**Task description**
Reproduce every item below word for word, without the pictures.

———

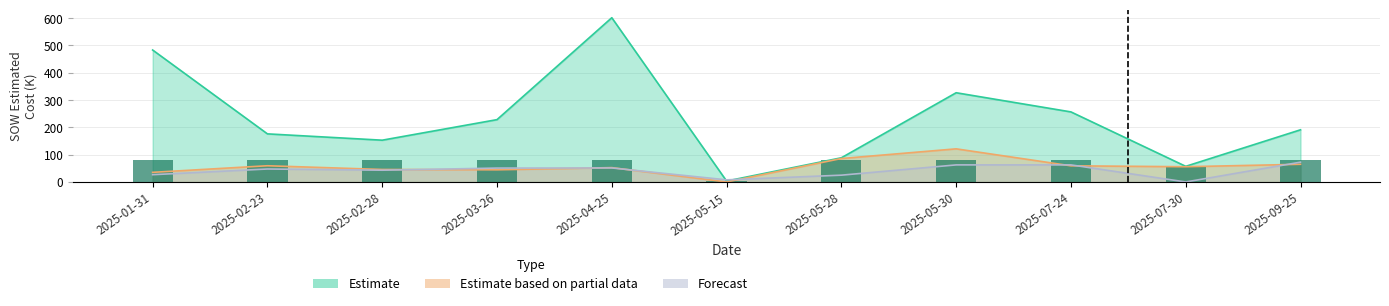

What is the difference between the maximum and minimum values in the Estimate series?

597.8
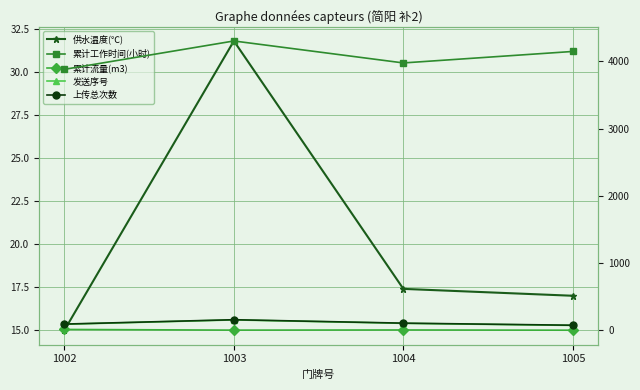

Reading left to right, extract all data points from this chart.

供水温度(℃): 15.0	31.8	17.4	17.0
累计工作时间(小时): 3883.0	4305.0	3978.0	4149.0
累计流量(m3): 11.2	1.1	3.6	0.0
发送序号: 88.0	153.0	102.0	71.0
上传总次数: 91.0	156.0	105.0	74.0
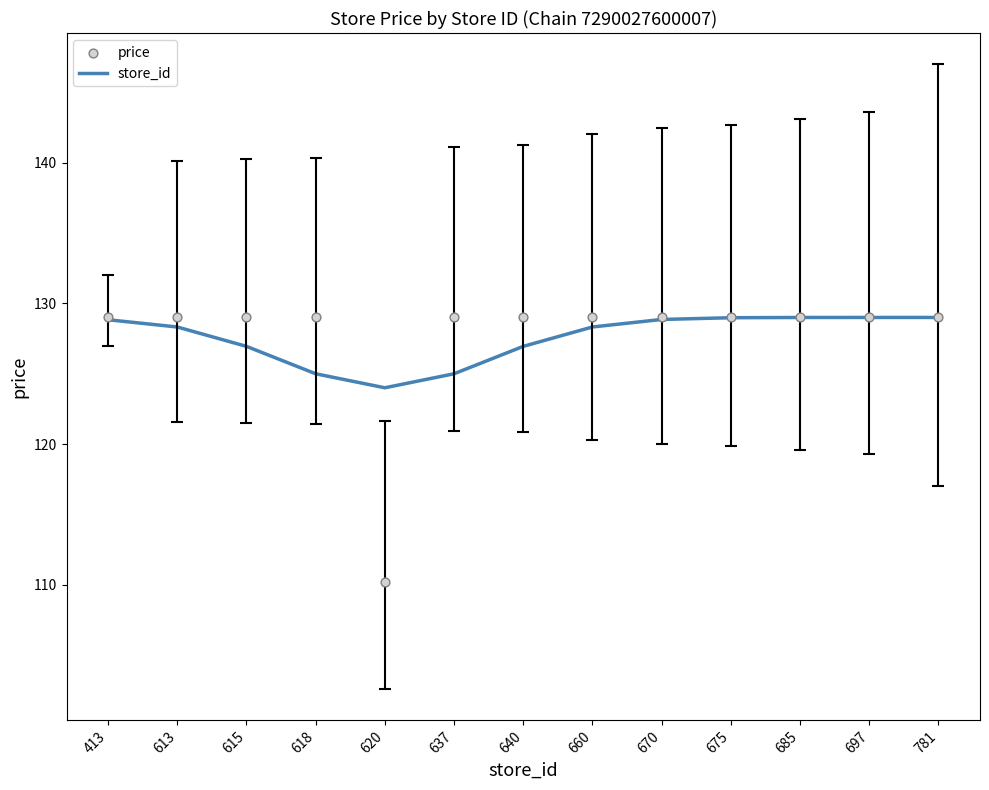

Which series reaches the minimum Y coordinate?

price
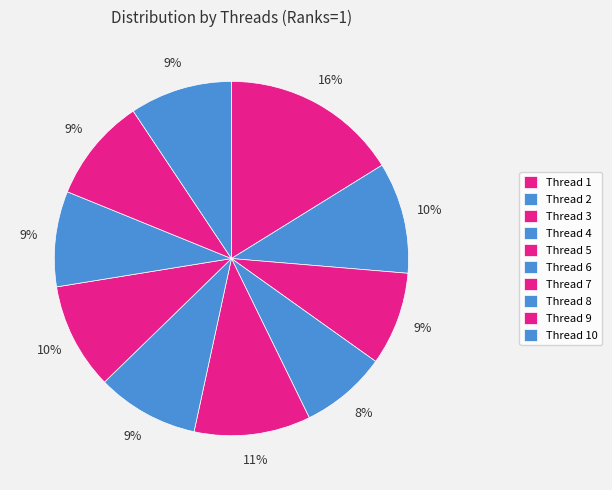

How many slices are in this pie chart?

10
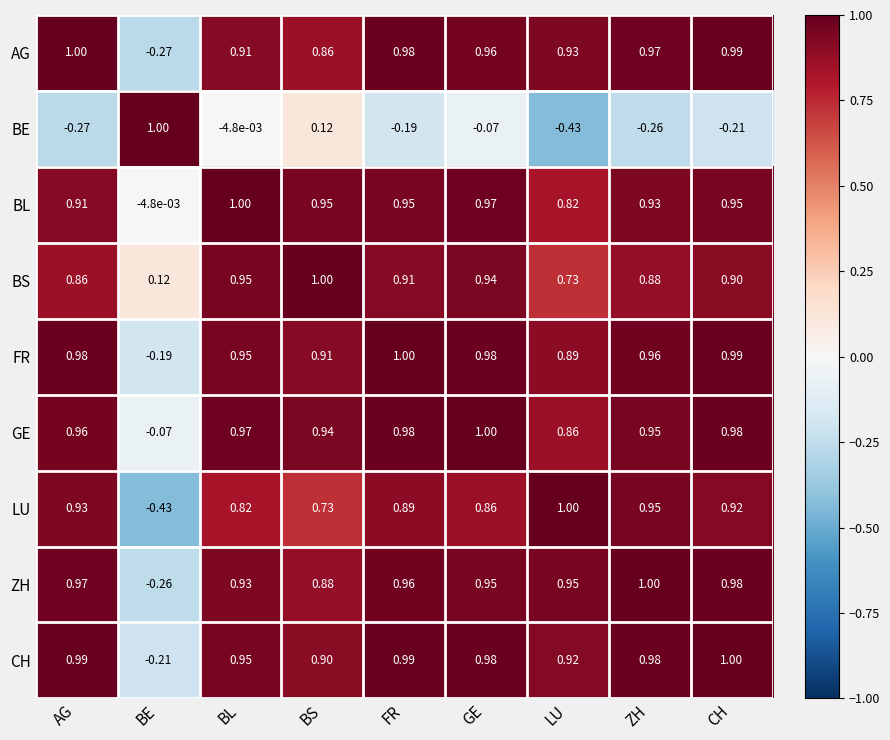

What is the total value across all series at CH?

7.5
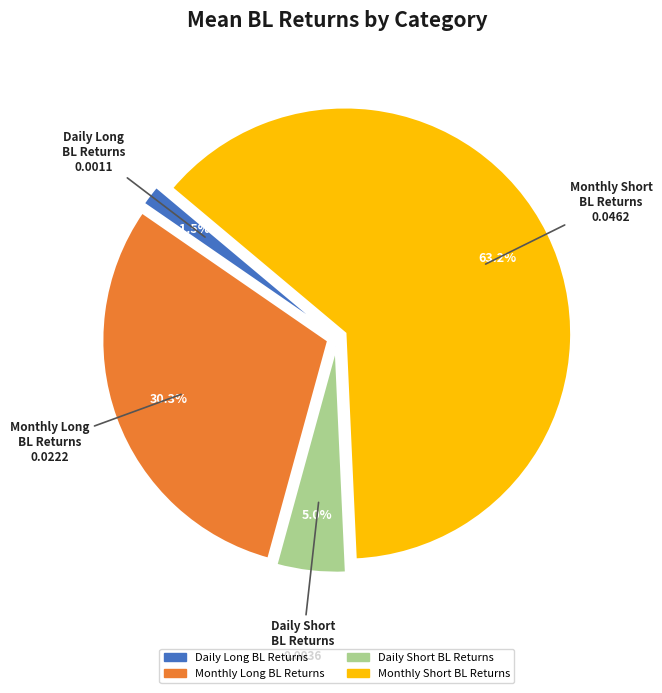

To the nearest percent, what portion does Monthly Long BL Returns represent?

30%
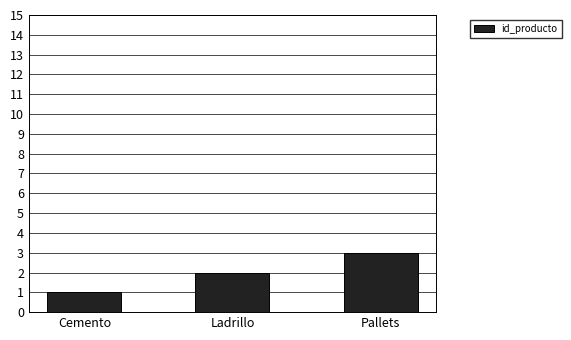

True or false: the data shows 2 at Cemento.

False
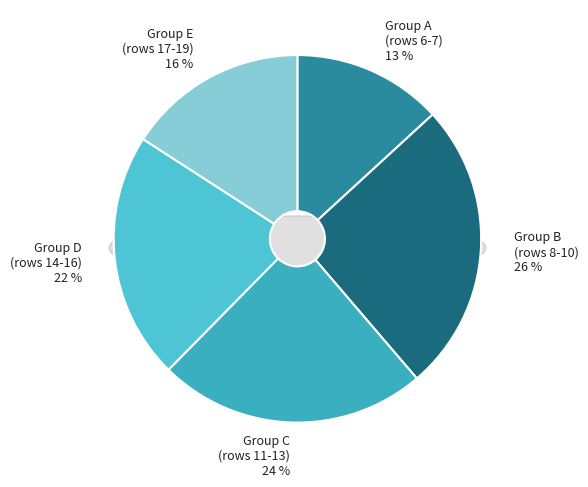

Is there a majority slice in this chart?

No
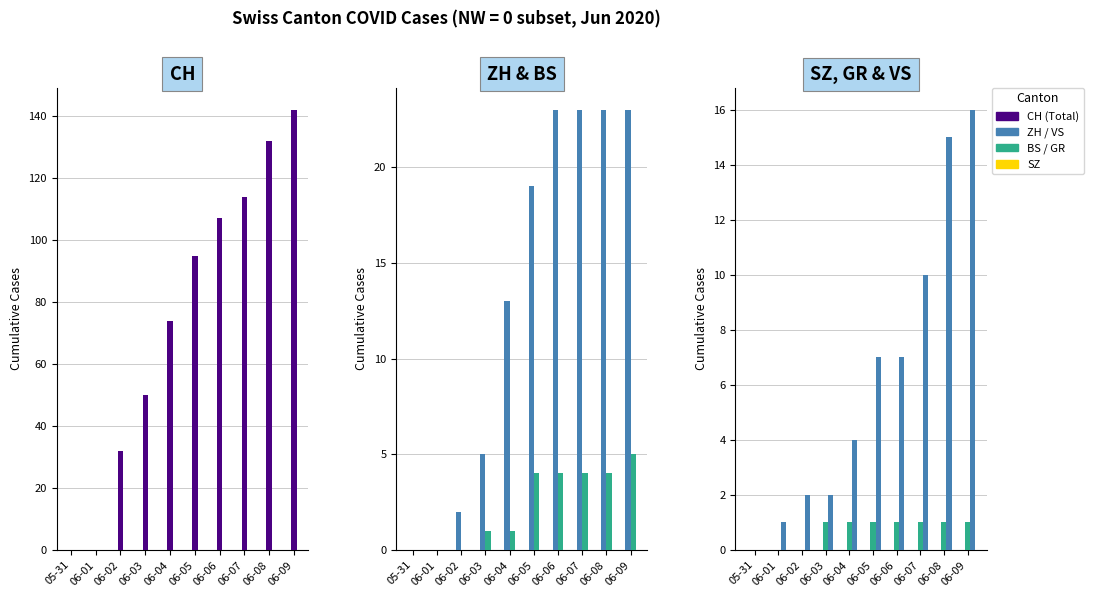

How many data points in GR are less than 1?

3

———

**Solved exercise**
What is the difference between the maximum and minimum values in the Estimate series?

597.8

Reading left to right, extract all data points from this chart.

供水温度(℃): 15.0	31.8	17.4	17.0
累计工作时间(小时): 3883.0	4305.0	3978.0	4149.0
累计流量(m3): 11.2	1.1	3.6	0.0
发送序号: 88.0	153.0	102.0	71.0
上传总次数: 91.0	156.0	105.0	74.0

Which series reaches the minimum Y coordinate?

price

How many slices are in this pie chart?

10

What is the total value across all series at CH?

7.5

To the nearest percent, what portion does Monthly Long BL Returns represent?

30%

True or false: the data shows 2 at Cemento.

False

Is there a majority slice in this chart?

No

How many data points in GR are less than 1?

3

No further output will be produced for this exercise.